What This Chapter Is About
The Ark is brought into the tent David has prepared for it and set in its place. David offers burnt offerings and peace offerings before God. He blesses the people in the name of the LORD and distributes food to every Israelite man and woman — a loaf of bread, a portion of meat, and a raisin cake. David then appoints Asaph and his kinsmen to serve before the Ark as ongoing ministers of praise. The chapter presents a composite psalm attributed to David (vv 8-36), woven from three canonical psalms: Psalm 105:1-15 (vv 8-22), Psalm 96:1-13 (vv 23-33), and portions of Psalm 106:1, 47-48 (vv 34-36). The psalm moves from calling the nations to praise, to recounting God's covenant with Abraham, Isaac, and Jacob, to declaring God's sovereignty over the gods of the nations, to celebrating creation's joy before the LORD who comes to judge the earth, and concludes with a prayer for God to gather and save Israel and a doxology of eternal praise. After the psalm, David assigns Asaph and his kinsmen to minister before the Ark continually. Obed-edom and sixty-eight kinsmen serve as gatekeepers. Zadok the priest and his fellow priests serve before the Tabernacle of the LORD at the high place in Gibeon, maintaining the burnt offering morning and evening according to the Torah. Heman, Jeduthun, and their associates provide music at Gibeon. The chapter closes with everyone going home, and David returning to bless his own household.

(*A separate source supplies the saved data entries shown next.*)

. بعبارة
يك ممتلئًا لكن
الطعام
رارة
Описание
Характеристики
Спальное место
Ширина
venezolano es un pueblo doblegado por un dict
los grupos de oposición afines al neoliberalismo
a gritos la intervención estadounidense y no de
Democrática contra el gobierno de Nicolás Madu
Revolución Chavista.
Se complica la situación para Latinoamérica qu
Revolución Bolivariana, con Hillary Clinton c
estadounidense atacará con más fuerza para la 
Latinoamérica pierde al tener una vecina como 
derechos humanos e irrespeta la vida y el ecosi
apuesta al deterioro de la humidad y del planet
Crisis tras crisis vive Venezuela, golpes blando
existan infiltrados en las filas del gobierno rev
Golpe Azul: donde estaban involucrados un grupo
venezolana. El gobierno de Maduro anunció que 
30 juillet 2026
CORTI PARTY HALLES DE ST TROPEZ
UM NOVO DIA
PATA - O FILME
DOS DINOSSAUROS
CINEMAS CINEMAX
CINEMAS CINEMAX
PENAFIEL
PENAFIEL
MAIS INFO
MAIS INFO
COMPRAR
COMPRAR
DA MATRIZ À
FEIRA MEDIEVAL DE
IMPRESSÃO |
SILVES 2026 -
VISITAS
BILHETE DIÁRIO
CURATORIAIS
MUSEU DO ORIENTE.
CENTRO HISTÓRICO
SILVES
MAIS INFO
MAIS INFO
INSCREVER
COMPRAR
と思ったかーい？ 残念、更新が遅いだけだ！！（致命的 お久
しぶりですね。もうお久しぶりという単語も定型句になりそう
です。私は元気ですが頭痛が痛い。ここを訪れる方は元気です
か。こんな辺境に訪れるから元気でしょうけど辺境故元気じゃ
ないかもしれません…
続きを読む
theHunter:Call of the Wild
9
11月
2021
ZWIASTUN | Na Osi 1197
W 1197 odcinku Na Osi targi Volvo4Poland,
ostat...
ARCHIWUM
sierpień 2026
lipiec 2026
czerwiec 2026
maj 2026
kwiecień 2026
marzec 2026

What Makes This Chapter Remarkable
This chapter establishes the dual worship system that will characterize David's reign: the Ark in Jerusalem under Asaph's musical ministry, and the Tabernacle at Gibeon under Zadok's priestly ministry. The two will not be reunited until Solomon builds the Temple. The composite psalm (vv 8-36) is the Chronicler's most significant liturgical contribution — it demonstrates that David's worship was not improvised but drew from the canonical psalm tradition. Whether David composed these psalms and they were later collected into the Psalter, or whether the Chronicler drew from existing psalms and attributed them to this occasion, the effect is the same: the Ark's installation in Jerusalem is accompanied by the finest liturgical poetry in Israel's tradition. The psalm's structure moves from particular to universal: it begins with God's specific covenant with the patriarchs (Psalm 105 material) and expands to God's sovereignty over all nations and all creation (Psalm 96 material). The final verse — 'Blessed be the LORD, the God of Israel, from everlasting to everlasting' — becomes the doxology that closes Book IV of the Psalter (Psalm 106:48).
Translation Friction
The composite psalm raises questions about chronology and authorship. If David composed these words on this occasion, how did they later become parts of three separate canonical psalms? If the Chronicler assembled existing psalms into a composite liturgy, the historical attribution is literary rather than literal. The textual variations between the Chronicles version and the Psalm versions are minor but real — small differences in wording, spelling, and phrasing that suggest transmission history rather than direct quotation. Verse 30 reads lifnav kol ha-arets ('before him, all the earth') where Psalm 96:9 reads lifnav kol ha-arets — identical in Hebrew but with different vowel pointing traditions. The phrase be-yom beyomo ('each day's portion in its day,' v37) for the ongoing service is ambiguous: does it refer to daily offerings, daily music, or both?
Connections
The psalm parallels are precise: vv 8-22 = Psalm 105:1-15 (God's covenant faithfulness to the patriarchs); vv 23-33 = Psalm 96:1-13 (God's kingship over the nations and creation); vv 34-36 = Psalm 106:1, 47-48 (doxology and prayer for deliverance). The dual worship sites — Ark in Jerusalem, Tabernacle at Gibeon — will be unified in 2 Chronicles 5:5 when Solomon brings the Tabernacle to the Temple. The food distribution (v3) parallels 2 Samuel 6:19 and anticipates the communal meals at Temple festivals. Asaph's appointment as chief musician (v5) establishes the Asaphite guild that will produce psalms and serve through the exile and return (Ezra 2:41, 3:10). The phrase le-olam chasdo ('his faithful love endures forever,' v34, 41) becomes the liturgical refrain that pervades the Psalter and will echo through Solomon's Temple dedication (2 Chronicles 7:3, 6).